Exercise aim: Find every line with the string "fruit" in the material below and copy it.

════════════════════

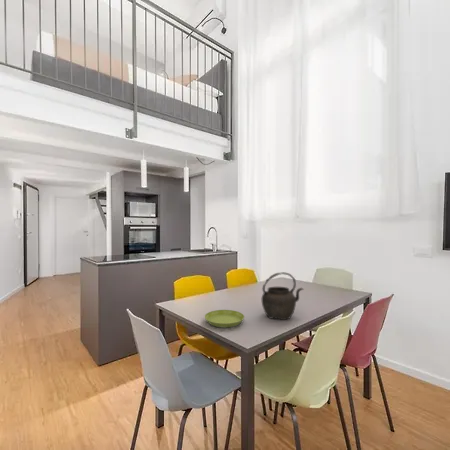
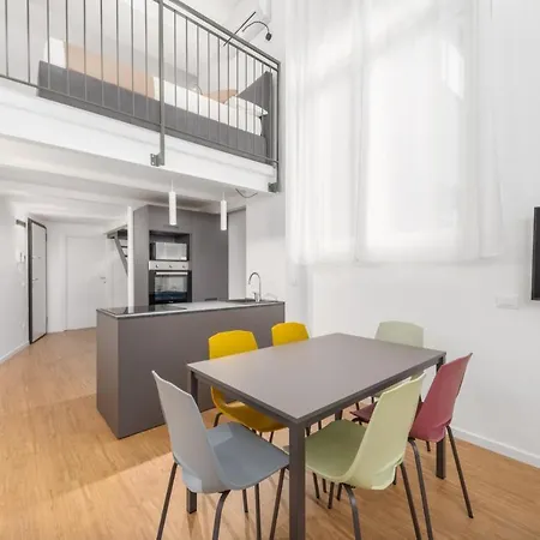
- kettle [261,271,305,321]
- saucer [204,309,245,329]
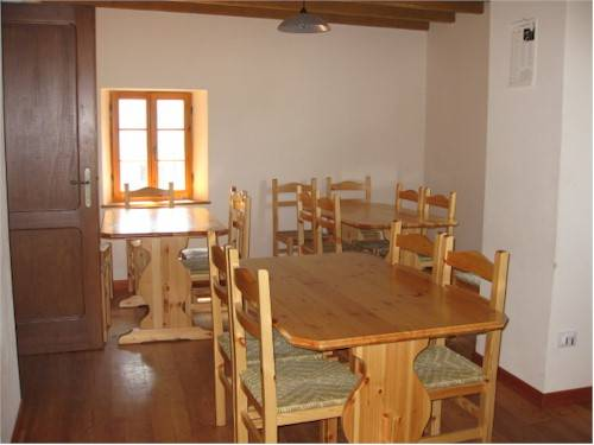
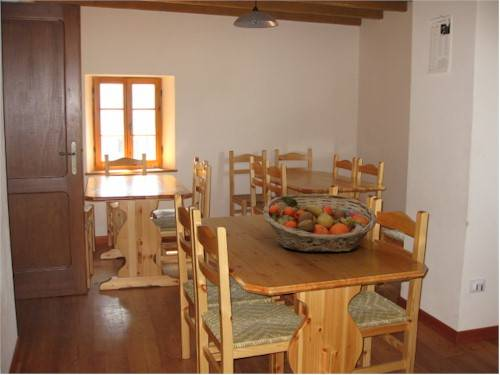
+ fruit basket [262,193,378,253]
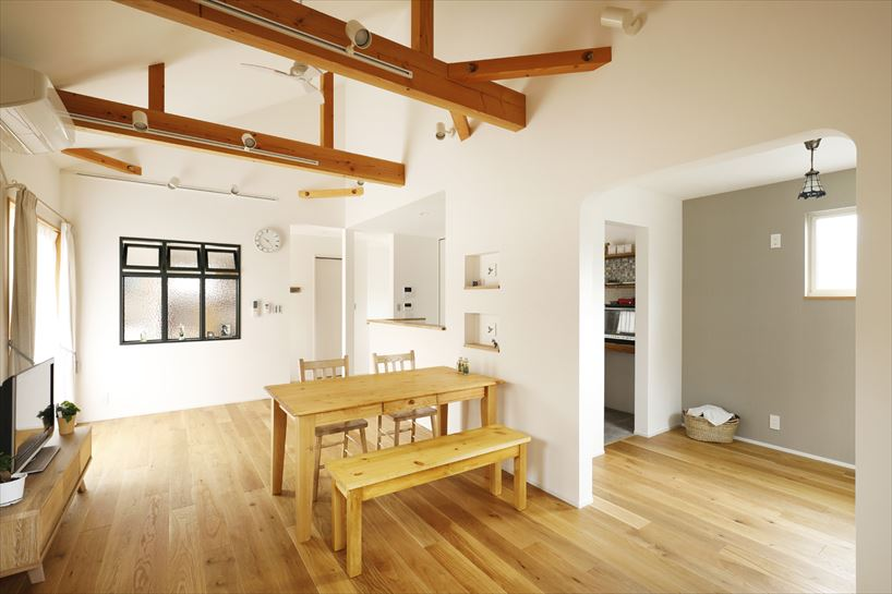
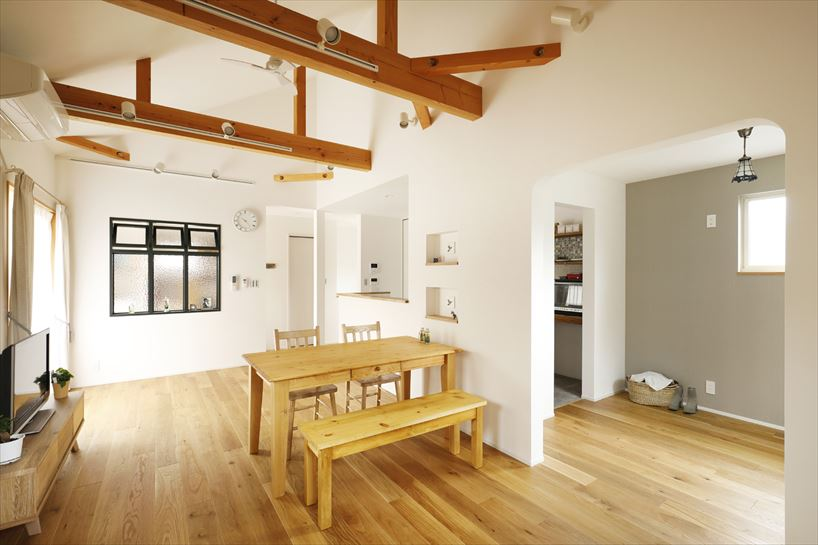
+ boots [668,384,699,414]
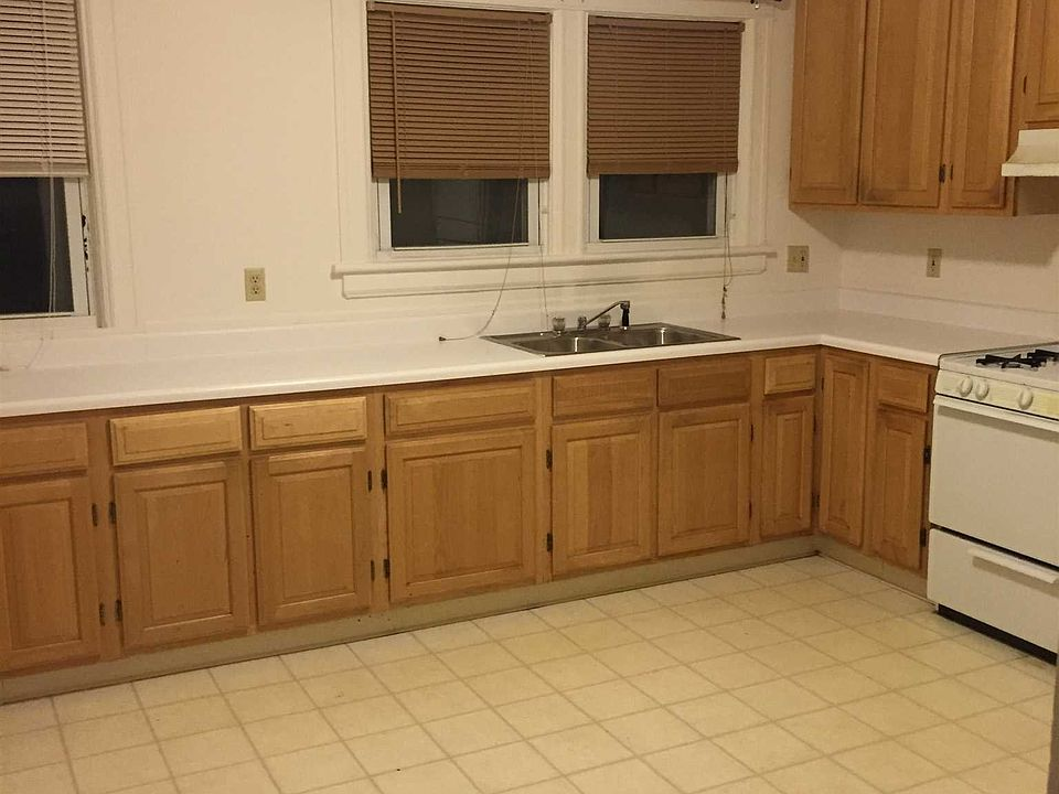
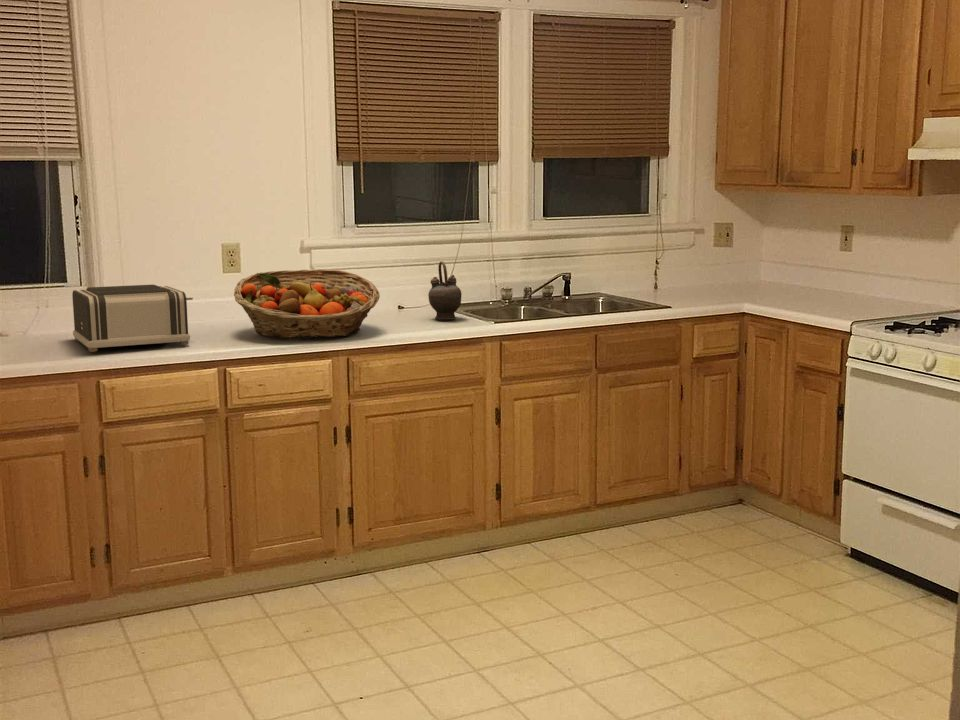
+ toaster [71,284,194,353]
+ teapot [427,260,462,321]
+ fruit basket [233,268,381,340]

════════════════════

Response to the exercise:
+ fruit basket [262,193,378,253]
+ fruit basket [233,268,381,340]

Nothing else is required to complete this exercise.